Tuesday, 16th August

Two-pot screamer

There's a great Aussie phrase, introduced to us by the travel writer Peter Moore in his hugely entertaining backpacker anti-guidebook No Shitting in the Toilet (the title taken from a sign in a café in China that I had coincidentally visited ten years ago). This phrase is "two-pot screamer", and it means "someone intoxicated on very little alcohol".

The night we arrived in Canberra, bored by now of sitting shivering in caravan parks, we ordered a taxi to take us to the city's hottest nightspots. We were delivered to the city centre pedestrianised shopping zone, which was almost completely empty. We found one pub open, and thus again found ourselves with the Irish option in a warm, convivial place called King O'Malley's (who was an American-born Aussie senator, but he had an Irish name so what the hell).

Therein I tried to get a table from which the cricket was visible, as England looked like they were in with a chance of whacking Australia, but none were free; however, we were beckoned to join a chap who was on his own at a large table, and so we met Trev. I don't know if Trev was drunk when we arrived or what, but he was very enthusiastic. Melbourne, he says, is the best place ever, and the casino in Melbourne is the best place in Melbourne. Not that he gambles. But he does take his clients there.
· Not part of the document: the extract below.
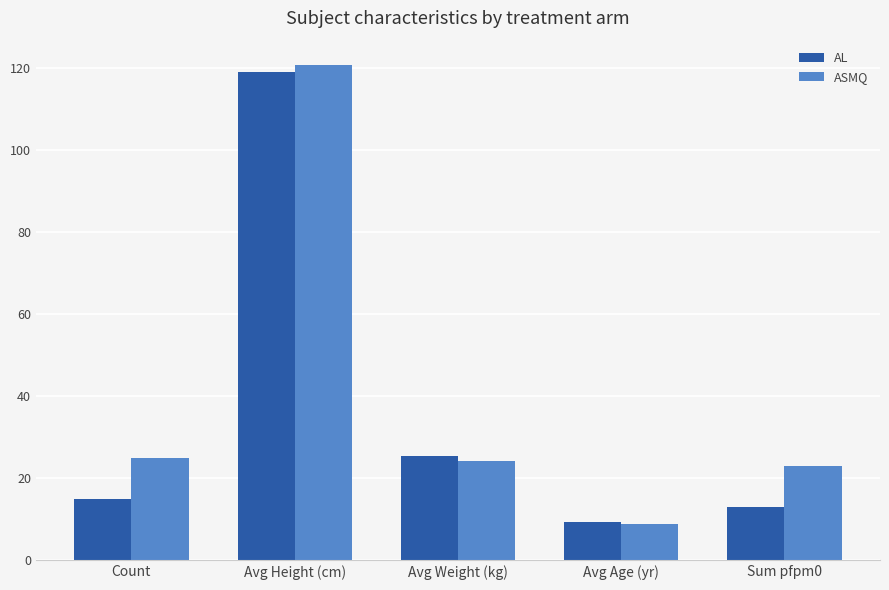

What position from the right is Avg Age (yr)?

2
We talked with Trev for about two hours. Or rather, Trev talked. We now know a lot about Trev. We know about his kids, the sports they play, his divorce, his businesses, the animated undersea children's movie he's allegedly making - about an axolotl (though he couldn't pronounce it) - from the sounds of it entirely derivative of Finding Nemo, though I remained sceptical about its existence, due to the rather amateurish business cards he handed us. Trev knows our names and that's it. Still, it passed the time.

As this in-parts entertaining raconteur gave his monologue, I commenced to order something I have become unused to over the past few months: a pint of beer, rather than the 'schooner' or 'pot', neither of which glass size I really understand, but they're smaller than pints anyway. And they had Beck's, one of my favourite beers, on tap, which was a total result. It was after two of these pints that I started to notice my pupils wandering around the room and my tongue not behaving properly when I spoke, and after consuming the third M unexpectedly bought me, I knew I was in trouble: I have become a two-pot screamer.
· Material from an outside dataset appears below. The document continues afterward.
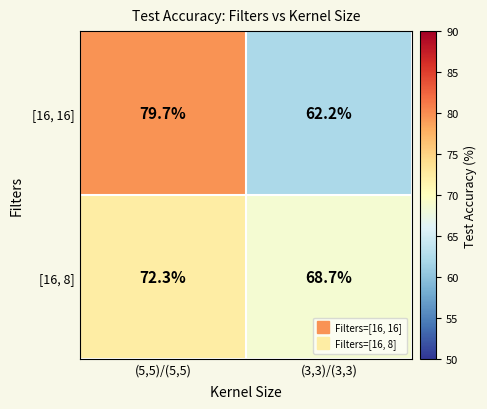

At how many categories does at least one series exceed 77?

1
We said our goodbyes and left. As we walked round the block to a taxi rank, who should be coming the other way round the block but Trev? He saw us and looked away, which was odd, as we'd parted on good terms. (The next day when we were sitting in a café Trev passed us again, and again ignored us, but perhaps it was all for the best.)
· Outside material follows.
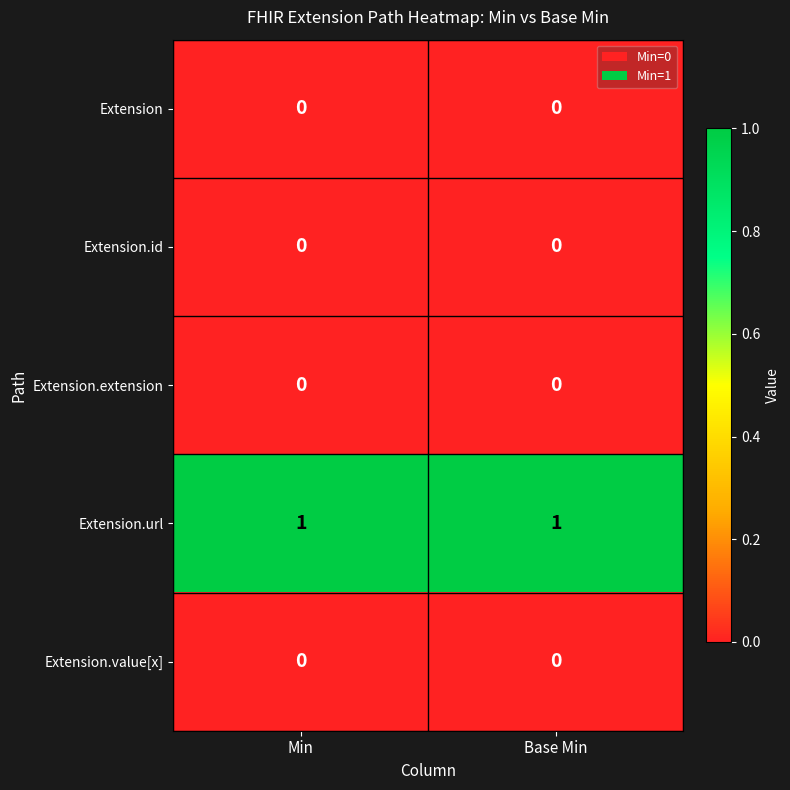

Which series has the largest total across all categories?

Extension.url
Though incapable of remembering the taxi ride back to the caravan park, I was thankfully un-hungover the next day. My breakfast was enlivened by the entrance of two large magpie-like birds that were pretty fearless, and would take bits of muesli directly from my fingers. They were also really clever, smacking a cracker on the ground to break it up, then locating each little crumb that flew off the thing. But I digress.

We left the camp and drove into the city centre, where we'd found King O'Malley's the night before. "Where are all the people?" we asked. Was there a bomb scare? No, that was normal, we later found out. There are shops and shopping centres and department stores and everything, but almost nobody around.

We had lunch, then took a long stroll to the war memorial, but unfortunately the ceremony was over. Regardless, there was an exhibit of WWII vehicles, and a contemporary newsreel playing on a projection screen, on the soundtrack of which I heard the words "See these kamikaze suicide planes. They're venomous little things, just like the Japs who pilot them!" which makes sense contemporaneously, but perhaps doesn't strike quite the conciliatory note that Australia aims for these days.

The War Memorial itself was stunning. On a slight hill, the very wide ANZAC Avenue proceeds from it several kilometres, over a man-made lake, to the Parliament building. Behind a memorial stone, on which many wreaths had been laid that day, is a squat square building enclosing a courtyard with a reflecting pool and eternal flame, around which is a cloister containing brass plates with several hundred thousand names of those who fell in the 1914-1918 war. Red fabric flowers, resembling poppies, had been pushed between the plates in their hundreds. Behind this was a hushed dome, containing the tomb of the unknown soldier, and above it was the inside of the dome, stunningly decorated with Italian mosaic tiles. I found the place very moving indeed.

Thence to my cousin's house, where we met her husband and baby for the first time.